I was chatting with a villager when a speeding jeep screeched to a halt nearby.
The driver of the vehicle emerged and asked if he could get a can of water as his engine was overheating.
It was around noon and the midday sun was unbearable. I went across to ask the person to join me in the shade while the water was being fetched to cool the engine.
It was only when I came close that I realized it was none other that Rajiv Gandhi.
Rajiv used to love driving out of Delhi and often used to visit his farmhouse on the outskirts of Mehrauli.
He also liked to use the route across Gadaipur to a village called Mandi on the road towards Gurgaon.
He was on one such trip when his vehicle had started to give problems.
Rajiv had just quit his career as a pilot with Indian Airlines.
He was taking his first hesitant steps into politics and was trying to get a broader picture of the country and its problems.
He had collected some friends like Arun Singh, his cousin Arun Nehru and other bright young people to act like a think tank to brainstorm on various issues and offer suggestions to Prime Minister Indira Gandhi.
His entry into politics had been sudden and tragic, following the death of his younger brother, Sanjay Gandhi, in a plane crash.
Rajiv had become a huge emotional support for his grief-stricken mother as she has been very dependent on Sanjay, her anointed political heir.

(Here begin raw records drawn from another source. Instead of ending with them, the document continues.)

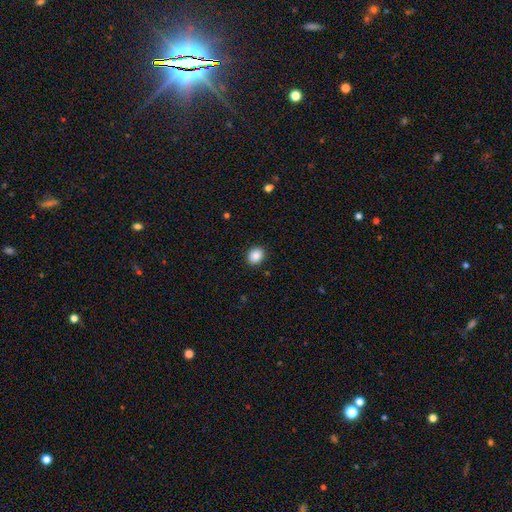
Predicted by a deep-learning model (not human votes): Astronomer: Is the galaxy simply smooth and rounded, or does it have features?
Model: smooth — 88%.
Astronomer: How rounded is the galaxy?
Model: round — 61% (runner-up: in between, 38%).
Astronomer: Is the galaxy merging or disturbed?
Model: none — 90%.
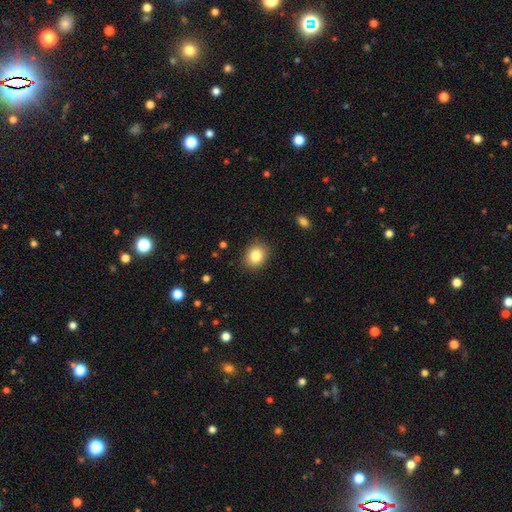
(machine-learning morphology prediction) smooth_or_featured: smooth (p=0.83) [alt: star or artifact p=0.10]
how_rounded: round (p=0.64) [alt: in between p=0.35]
merging: none (p=0.88) [alt: minor disturbance p=0.09]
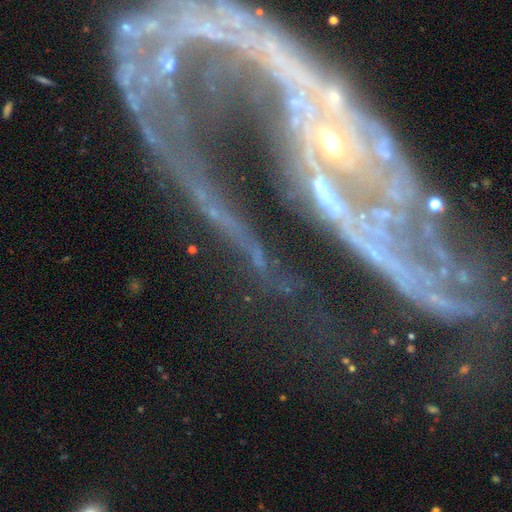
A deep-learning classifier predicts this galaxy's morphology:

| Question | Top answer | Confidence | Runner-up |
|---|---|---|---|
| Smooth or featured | featured or disk | 57% | star or artifact (27%) |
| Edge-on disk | no | 74% | yes (26%) |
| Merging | major disturbance | 31% | none (30%) |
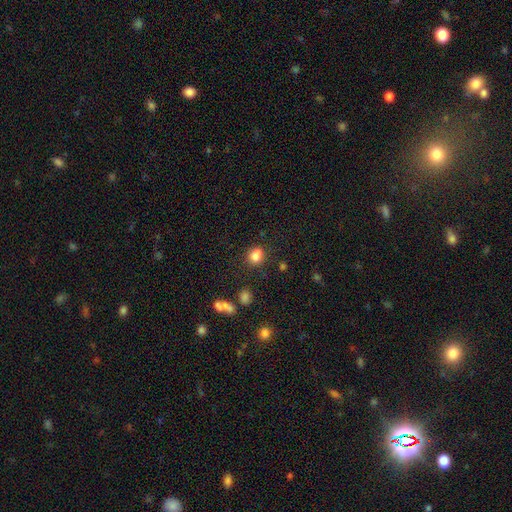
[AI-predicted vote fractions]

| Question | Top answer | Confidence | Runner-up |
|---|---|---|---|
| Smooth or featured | smooth | 80% | star or artifact (13%) |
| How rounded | round | 54% | in between (44%) |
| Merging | none | 60% | merger (17%) |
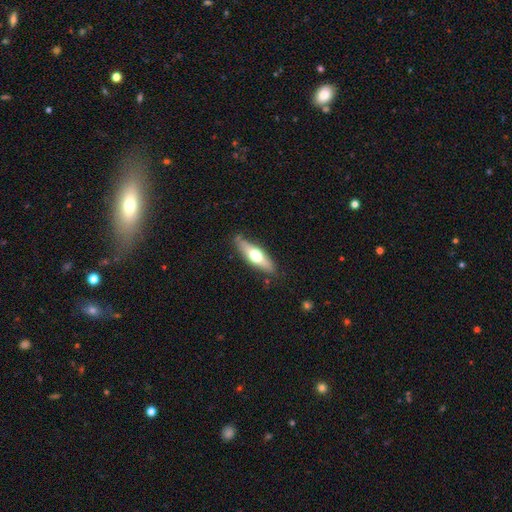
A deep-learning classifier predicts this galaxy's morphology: A featured or disk galaxy (48%). Merging: none (81%).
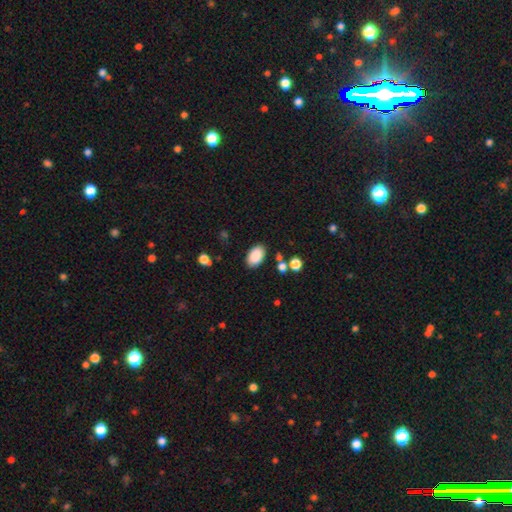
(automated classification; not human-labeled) Smooth or featured? Predicted: smooth (p=0.89). How rounded? Predicted: in between (p=0.92). Merging? Predicted: none (p=0.84).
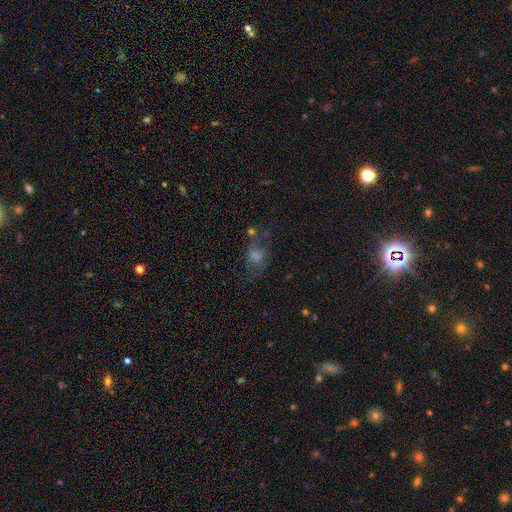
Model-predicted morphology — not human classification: A smooth galaxy with no disk features (47%). Merging: none (55%).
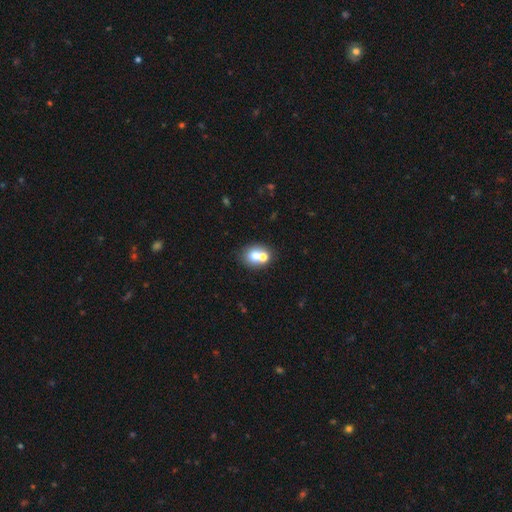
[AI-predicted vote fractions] smooth-or-featured: smooth: 69% | featured or disk: 20% | star or artifact: 11%
  how-rounded: round: 61% | in between: 38% | cigar-shaped: 1%
  merging: merger: 47% | none: 42% | minor disturbance: 8% | major disturbance: 3%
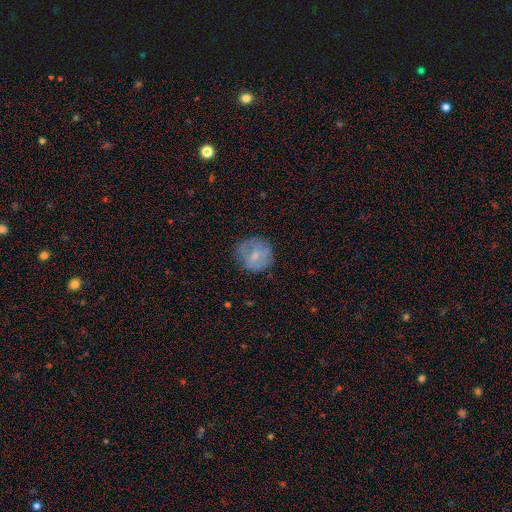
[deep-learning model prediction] smooth-or-featured: smooth: 58% | featured or disk: 34% | star or artifact: 9%
  how-rounded: round: 89% | in between: 10% | cigar-shaped: 1%
  merging: none: 70% | minor disturbance: 20% | major disturbance: 8% | merger: 1%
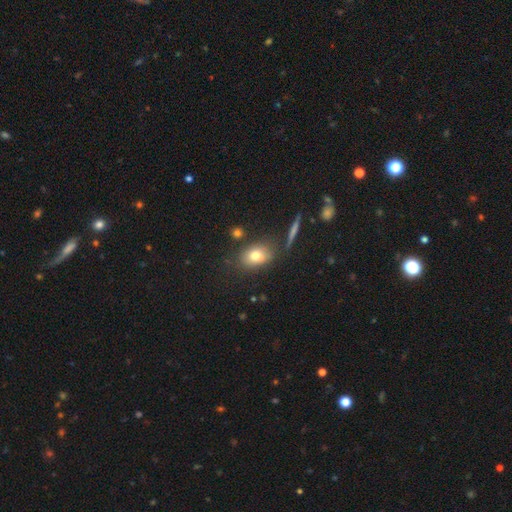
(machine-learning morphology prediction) smooth_or_featured: smooth (p=0.76) [alt: featured or disk p=0.14]
how_rounded: in between (p=0.76) [alt: round p=0.21]
merging: none (p=0.72) [alt: minor disturbance p=0.15]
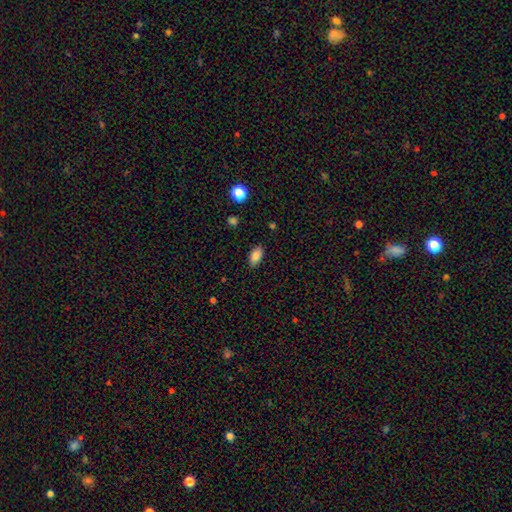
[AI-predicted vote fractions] Q: Smooth or featured?
A: smooth (85%); runner-up: star or artifact (8%)
Q: How rounded?
A: in between (91%); runner-up: round (5%)
Q: Merging?
A: none (87%); runner-up: minor disturbance (9%)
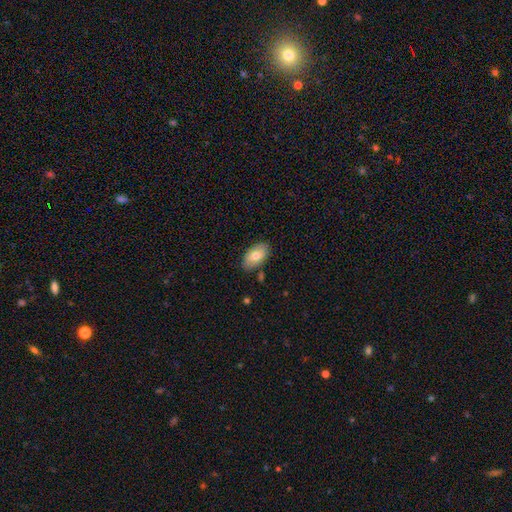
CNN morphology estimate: This is likely a smooth galaxy (75%). How rounded: clearly in between (94%). Merging: clearly none (82%).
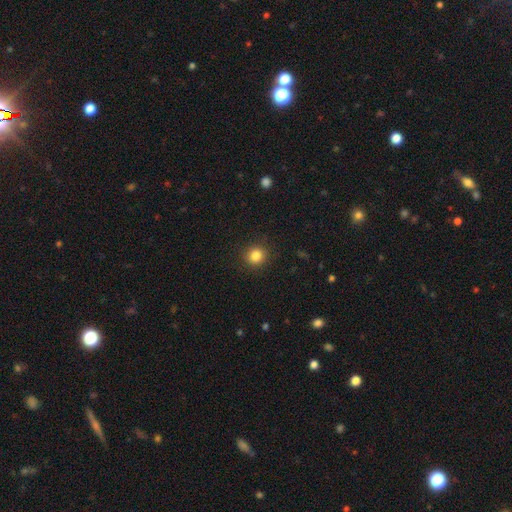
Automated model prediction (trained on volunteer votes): Morphology: type=smooth (84%); roundness=round (91%); merging=none (91%).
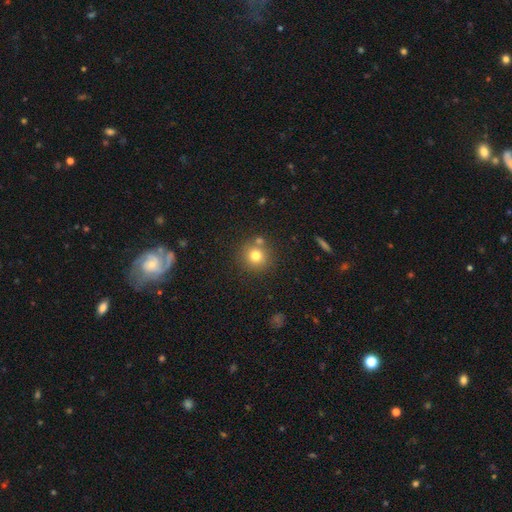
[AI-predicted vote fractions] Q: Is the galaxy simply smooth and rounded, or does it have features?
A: smooth — 77%.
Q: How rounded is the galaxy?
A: round — 91%.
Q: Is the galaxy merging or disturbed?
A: none — 75%.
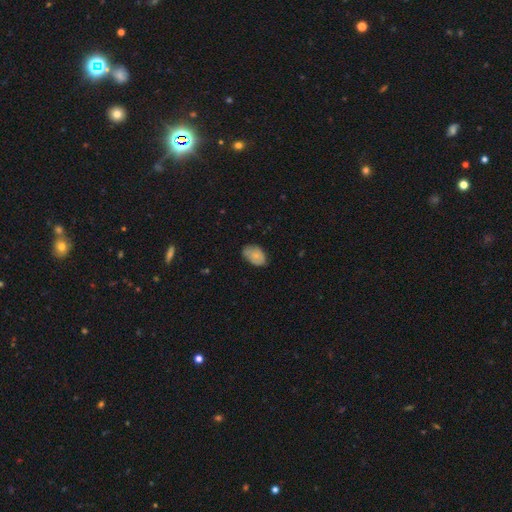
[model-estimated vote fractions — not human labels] Smooth or featured? smooth (71%)
How rounded? in between (86%)
Merging? none (63%)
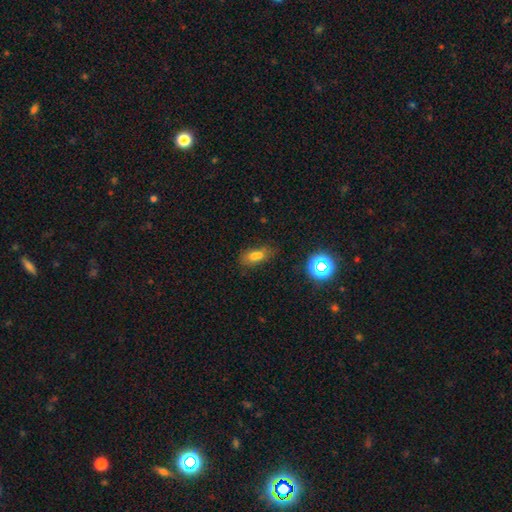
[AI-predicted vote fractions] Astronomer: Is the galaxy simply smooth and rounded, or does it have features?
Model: smooth — 65%.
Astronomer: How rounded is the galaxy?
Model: in between — 72%.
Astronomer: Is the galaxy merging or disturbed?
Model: none — 46% (runner-up: merger, 30%).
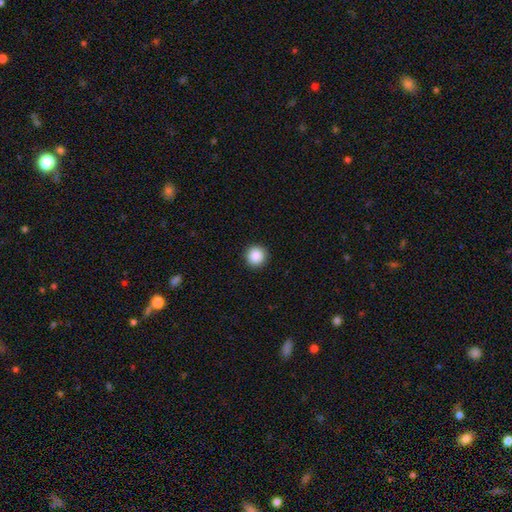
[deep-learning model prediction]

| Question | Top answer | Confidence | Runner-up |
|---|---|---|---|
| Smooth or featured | smooth | 89% | star or artifact (9%) |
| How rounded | round | 96% | in between (4%) |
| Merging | none | 93% | minor disturbance (5%) |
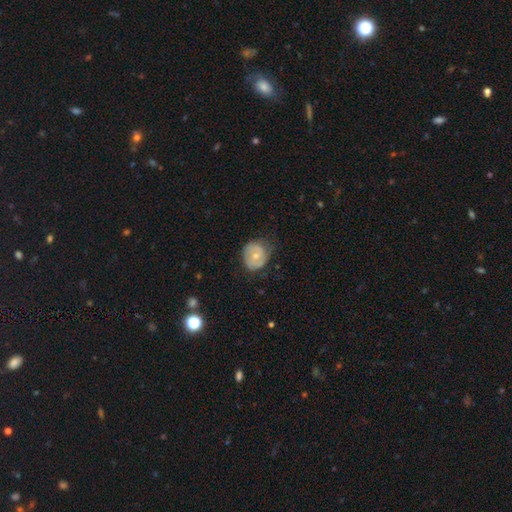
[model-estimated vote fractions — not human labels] Morphology: type=featured or disk (49%); merging=none (58%).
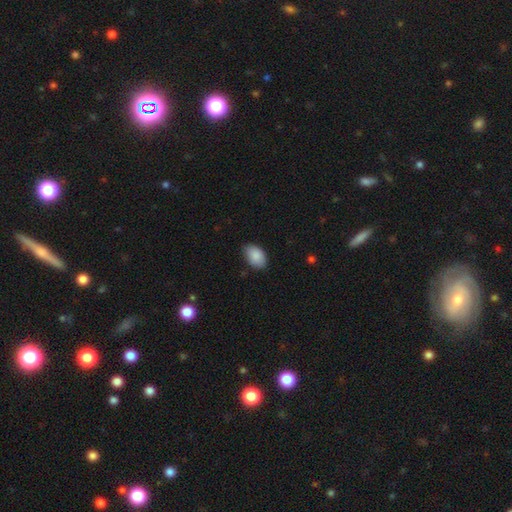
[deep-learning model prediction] smooth_or_featured: smooth (p=0.89) [alt: star or artifact p=0.07]
how_rounded: in between (p=0.90) [alt: round p=0.09]
merging: none (p=0.77) [alt: minor disturbance p=0.19]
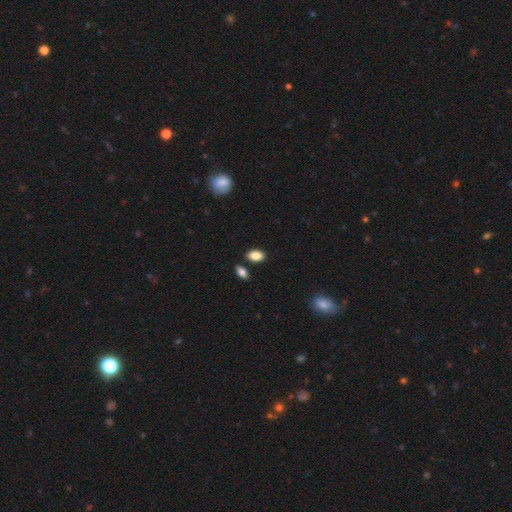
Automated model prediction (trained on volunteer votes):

"What are you doing in such a desolate plate and that too at the height of summer?" Rajiv asked me after I had introduced myself.
"I am in the real-estate business and am inspired by the idea of creating a modern city on the outskirts of Delhi," I replied.
He became interested and pressed me on the issue.
"What is holding it up and why don't you do it?" he asked.
Image: Indira Gandhi seen with sons Rajiv Gandhi and Sanjay Gandhi in this file photo.